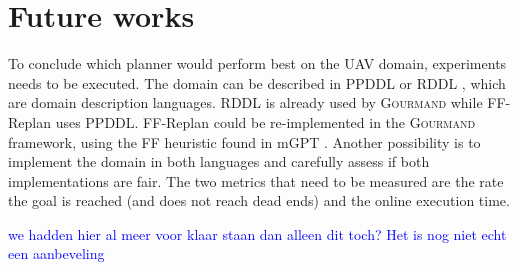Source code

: \documentclass[runningheads,a4paper]{llncs}
\newcommand\todo[1]{\textcolor{blue}{#1}}
\begin{document}

\section{Future works}

To conclude which planner would perform best on the UAV domain, experiments
needs to be executed. The domain can be described in PPDDL
\cite{younes2004ppddl1} or RDDL \cite{Sanner:RDDL}, which are domain
description languages. RDDL is already used by \textsc{Gourmand} while
FF-Replan uses PPDDL\@. FF-Replan could be re-implemented in the
\textsc{Gourmand} framework, using the FF heuristic found in mGPT
\cite{bonet2011planning}. Another possibility is to implement the domain in
both languages and carefully assess if both implementations are fair.  The two
metrics that need to be measured are the rate the goal is reached (and does not
reach dead ends) and the online execution time.

\todo{we hadden hier al meer voor klaar staan dan alleen dit toch? Het is nog niet echt een aanbeveling}



\end{document}
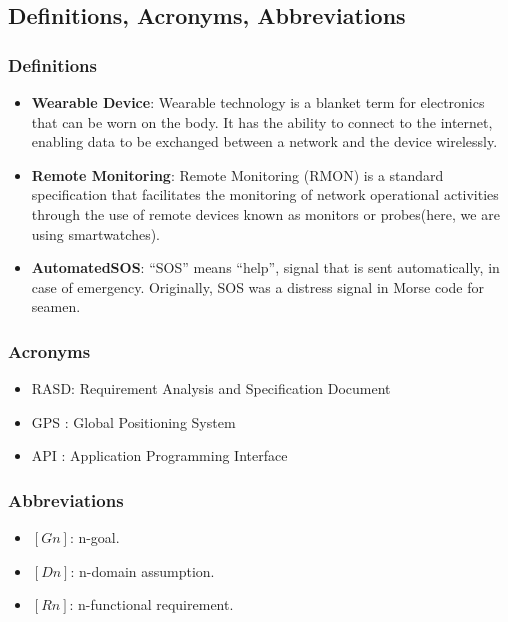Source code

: \documentclass[12pt]{article}
\begin{document}
\subsection{Definitions, Acronyms, Abbreviations}
\subsubsection{Definitions}
\begin{itemize}
\item{} \textbf{Wearable Device}: Wearable technology is a blanket term for electronics that can be worn on the body. It has the ability to connect to the internet, enabling data to be exchanged between a network and the device wirelessly.

\item{} \textbf{Remote Monitoring}: Remote Monitoring (RMON) is a standard specification that facilitates the monitoring of network operational activities through the use of remote devices known as monitors or probes(here, we are using smartwatches).

\item{} \textbf{AutomatedSOS}: “SOS” means “help”, signal that is sent automatically, in case of emergency. Originally, SOS was a distress signal in Morse code for seamen.

\end{itemize}
\subsubsection{Acronyms}
\begin{itemize}
\item{} RASD: Requirement Analysis and Specification Document
\item{} GPS : Global Positioning System
\item{} API : Application Programming Interface

\end{itemize}

\subsubsection{Abbreviations}
\begin{itemize}
\item $[Gn]$: n-goal. 
\item $[Dn]$: n-domain assumption. 
\item $[Rn]$: n-functional requirement. 

\end{itemize}
\end{document}
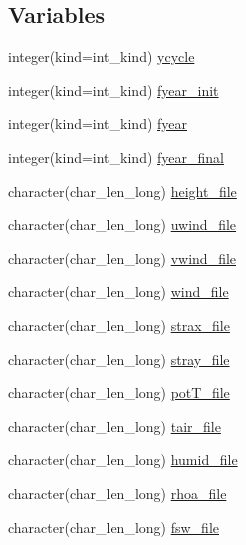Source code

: \subsection*{Variables}
\begin{DoxyCompactItemize}
\item 
integer(kind=int\_\-kind) \hyperlink{namespaceice__forcing_a50c7cbc293e8bdff5e53f79b141e4a9b}{ycycle}
\item 
integer(kind=int\_\-kind) \hyperlink{namespaceice__forcing_a00220497cafa391e9105c65fad81c982}{fyear\_\-init}
\item 
integer(kind=int\_\-kind) \hyperlink{namespaceice__forcing_a9e840876f677642389293c4dda357eef}{fyear}
\item 
integer(kind=int\_\-kind) \hyperlink{namespaceice__forcing_aebf7ee5db66f4a38134d1314a4de3f8f}{fyear\_\-final}
\item 
character(char\_\-len\_\-long) \hyperlink{namespaceice__forcing_ab619dc21fc4da36e5f02a12ca1e7944d}{height\_\-file}
\item 
character(char\_\-len\_\-long) \hyperlink{namespaceice__forcing_a807421aa54b1f2f0416c158c1909b5bd}{uwind\_\-file}
\item 
character(char\_\-len\_\-long) \hyperlink{namespaceice__forcing_a81253ba2712f47539e7e4f1d0d35d885}{vwind\_\-file}
\item 
character(char\_\-len\_\-long) \hyperlink{namespaceice__forcing_a096f17ea955001c7c2f968e84e0bf5b5}{wind\_\-file}
\item 
character(char\_\-len\_\-long) \hyperlink{namespaceice__forcing_a49c9fbd4c57cb5e160f88fd18db10938}{strax\_\-file}
\item 
character(char\_\-len\_\-long) \hyperlink{namespaceice__forcing_a5539f8ddd2633d9b318092daf9745cf9}{stray\_\-file}
\item 
character(char\_\-len\_\-long) \hyperlink{namespaceice__forcing_aa081200ee80895fd9ca58398d4171467}{potT\_\-file}
\item 
character(char\_\-len\_\-long) \hyperlink{namespaceice__forcing_ab4ce88faae0d80e903bc827b71109573}{tair\_\-file}
\item 
character(char\_\-len\_\-long) \hyperlink{namespaceice__forcing_a2a98f60110b3268470cdb52f6b63486c}{humid\_\-file}
\item 
character(char\_\-len\_\-long) \hyperlink{namespaceice__forcing_a91b13032a46cf179bc526aaacf04608d}{rhoa\_\-file}
\item 
character(char\_\-len\_\-long) \hyperlink{namespaceice__forcing_ad4465d0f13c0141d16998d7771003a45}{fsw\_\-file}

\end{DoxyCompactItemize}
-.-.-
Repeat the records word for word, skipping pictures.

Source code

: \documentclass[runningheads,a4paper]{llncs}
\newcommand\todo[1]{\textcolor{blue}{#1}}
\begin{document}

\section{Future works}

To conclude which planner would perform best on the UAV domain, experiments
needs to be executed. The domain can be described in PPDDL
\cite{younes2004ppddl1} or RDDL \cite{Sanner:RDDL}, which are domain
description languages. RDDL is already used by \textsc{Gourmand} while
FF-Replan uses PPDDL\@. FF-Replan could be re-implemented in the
\textsc{Gourmand} framework, using the FF heuristic found in mGPT
\cite{bonet2011planning}. Another possibility is to implement the domain in
both languages and carefully assess if both implementations are fair.  The two
metrics that need to be measured are the rate the goal is reached (and does not
reach dead ends) and the online execution time.

\todo{we hadden hier al meer voor klaar staan dan alleen dit toch? Het is nog niet echt een aanbeveling}



\end{document}
Source code

: \documentclass[12pt]{article}
\begin{document}
\subsection{Definitions, Acronyms, Abbreviations}
\subsubsection{Definitions}
\begin{itemize}
\item{} \textbf{Wearable Device}: Wearable technology is a blanket term for electronics that can be worn on the body. It has the ability to connect to the internet, enabling data to be exchanged between a network and the device wirelessly.

\item{} \textbf{Remote Monitoring}: Remote Monitoring (RMON) is a standard specification that facilitates the monitoring of network operational activities through the use of remote devices known as monitors or probes(here, we are using smartwatches).

\item{} \textbf{AutomatedSOS}: “SOS” means “help”, signal that is sent automatically, in case of emergency. Originally, SOS was a distress signal in Morse code for seamen.

\end{itemize}
\subsubsection{Acronyms}
\begin{itemize}
\item{} RASD: Requirement Analysis and Specification Document
\item{} GPS : Global Positioning System
\item{} API : Application Programming Interface

\end{itemize}

\subsubsection{Abbreviations}
\begin{itemize}
\item $[Gn]$: n-goal. 
\item $[Dn]$: n-domain assumption. 
\item $[Rn]$: n-functional requirement. 

\end{itemize}
\end{document}
Source code

: \subsection*{Variables}
\begin{DoxyCompactItemize}
\item 
integer(kind=int\_\-kind) \hyperlink{namespaceice__forcing_a50c7cbc293e8bdff5e53f79b141e4a9b}{ycycle}
\item 
integer(kind=int\_\-kind) \hyperlink{namespaceice__forcing_a00220497cafa391e9105c65fad81c982}{fyear\_\-init}
\item 
integer(kind=int\_\-kind) \hyperlink{namespaceice__forcing_a9e840876f677642389293c4dda357eef}{fyear}
\item 
integer(kind=int\_\-kind) \hyperlink{namespaceice__forcing_aebf7ee5db66f4a38134d1314a4de3f8f}{fyear\_\-final}
\item 
character(char\_\-len\_\-long) \hyperlink{namespaceice__forcing_ab619dc21fc4da36e5f02a12ca1e7944d}{height\_\-file}
\item 
character(char\_\-len\_\-long) \hyperlink{namespaceice__forcing_a807421aa54b1f2f0416c158c1909b5bd}{uwind\_\-file}
\item 
character(char\_\-len\_\-long) \hyperlink{namespaceice__forcing_a81253ba2712f47539e7e4f1d0d35d885}{vwind\_\-file}
\item 
character(char\_\-len\_\-long) \hyperlink{namespaceice__forcing_a096f17ea955001c7c2f968e84e0bf5b5}{wind\_\-file}
\item 
character(char\_\-len\_\-long) \hyperlink{namespaceice__forcing_a49c9fbd4c57cb5e160f88fd18db10938}{strax\_\-file}
\item 
character(char\_\-len\_\-long) \hyperlink{namespaceice__forcing_a5539f8ddd2633d9b318092daf9745cf9}{stray\_\-file}
\item 
character(char\_\-len\_\-long) \hyperlink{namespaceice__forcing_aa081200ee80895fd9ca58398d4171467}{potT\_\-file}
\item 
character(char\_\-len\_\-long) \hyperlink{namespaceice__forcing_ab4ce88faae0d80e903bc827b71109573}{tair\_\-file}
\item 
character(char\_\-len\_\-long) \hyperlink{namespaceice__forcing_a2a98f60110b3268470cdb52f6b63486c}{humid\_\-file}
\item 
character(char\_\-len\_\-long) \hyperlink{namespaceice__forcing_a91b13032a46cf179bc526aaacf04608d}{rhoa\_\-file}
\item 
character(char\_\-len\_\-long) \hyperlink{namespaceice__forcing_ad4465d0f13c0141d16998d7771003a45}{fsw\_\-file}

\end{DoxyCompactItemize}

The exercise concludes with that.